QUESTION ONE- Chapter 7

 

In order to obtain the funds necessary to expand its business Growth Ltd is to make a $12M share issue. Advise the directors of Growth Ltd over the following matters.

Hint: The best practice questions to use from workshops come from workshop 5.

 

REQUIRED:

 

(a) Can the funds be raised without a prospectus?

 

(b) If a prospectus is prepared, will the directors be safe from prosecution if they provide to investors in everything they know that is relevant about the investment?

 

(c) If the company issues a prospectus and the directors then become aware that there is a false and misleading statement in it, what alternatives are available to them under the CA?

 

 

(d) Does the CA provide any protection for directors where funds are raised under a prospectus that contains a misleading statement?

 

 

QUESTION TWO- Chapter 8

Hint: The best practice questions to use from workshops is workshop 5 question 5.

 

Goodtimes Ltd has had a very successful trading period. The directors decide that the profits should be used to offer to purchase back some of their shares held by the members. The directors wish to undertake two transactions:

 

1. purchase 12% of the ordinary shares held by Jasline

2. offer all shareholders the opportunity to sell 8% of their ordinary shares to company.

 

REQUIRED:

 

(a) In terms of s256 A, describe the obligations of the directors in terms of whether the Corporations Act allows the directors to undertake their plans (3 marks)

(b) Name the type of buy-back relevant to each of the above and briefly detail the procedures to be followed (3 marks).

 

QUESTION THREE- Chapters 9, 12, 14, 17 (14 and 17 equivalent chapters in 20th edition are 21 and 24)

 

Discuss ANY TWO of the following, which are worth 5 marks each (10 marks total):

 

(a) “Members can sue directors therefore there is no need for statutory derivative action” Discuss true or false and why.

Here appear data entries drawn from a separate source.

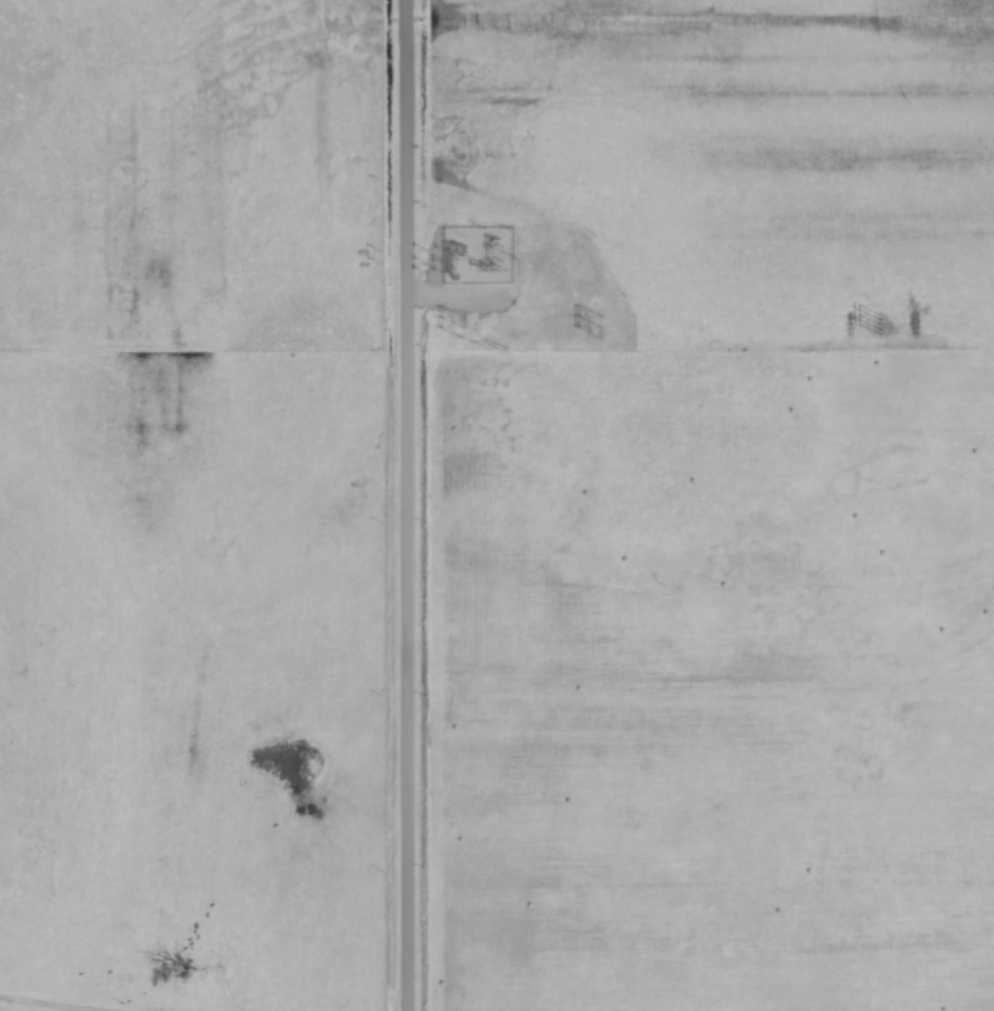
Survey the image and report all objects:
power substation: (476, 255)
power tower: (494, 270)
power tower: (880, 326)
power tower: (599, 327)
power tower: (461, 328)
power tower: (494, 348)
road: (407, 505)
road: (22, 1006)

(b) Legal significance of share register v share certificate

(c) Appointment of directors

(d) Casting vote

(e) Chairing meetings

 

QUESTION FOUR- Directors duties

 

Part a)

Hint: The best practice question to use from workshops is workshop 7 question 2.

 

Christine, Sharni and Mandy are the directors of Layabout Ltd, a company that manufactures camping equipment. Sales are falling and the directors are worried about the future prospects of the company. At a directors’ meeting it is resolved that a marketing campaign to promote the company’s products will be put out to tender.  Part of the campaign will involve television advertising and Christine wants the company to employ her husband Sunil to appear in television commercials as he has experience modelling and has taken acting lessons. It is expected that Sunil will be paid $100,000 by Layabout Ltd to be the ‘face’ of the company in the television commercials.

 

REQUIRED

 

Using your knowledge from studying directors duties (chapter 13.3 in 19th edition and chapter 16 in 20th edition), describe the procedure under the Corporations Act the company and Christine must follow in order to employ Sunil for the advertising campaign.

 

 

Part b)

Part b) is a real exercise in understanding the development over time of the duty of care and diligence as well as understanding liability for breach in order to determine whether the statement is correct or not. Note that, in either the introduction or the conclusion, you must state whether the statement is correct or not.

 

“Company directors have to exercise a very high standard of care and diligence under both the Corporations Act and case law because if they make a decision that causes any damage to the company, they will be personally liable to creditors.”

 

REQUIRED:

 

Using your knowledge from studying directors duties (chapter 13.4 in 19th edition and chapter 17 in 20th edition), discuss the correctness of this statement.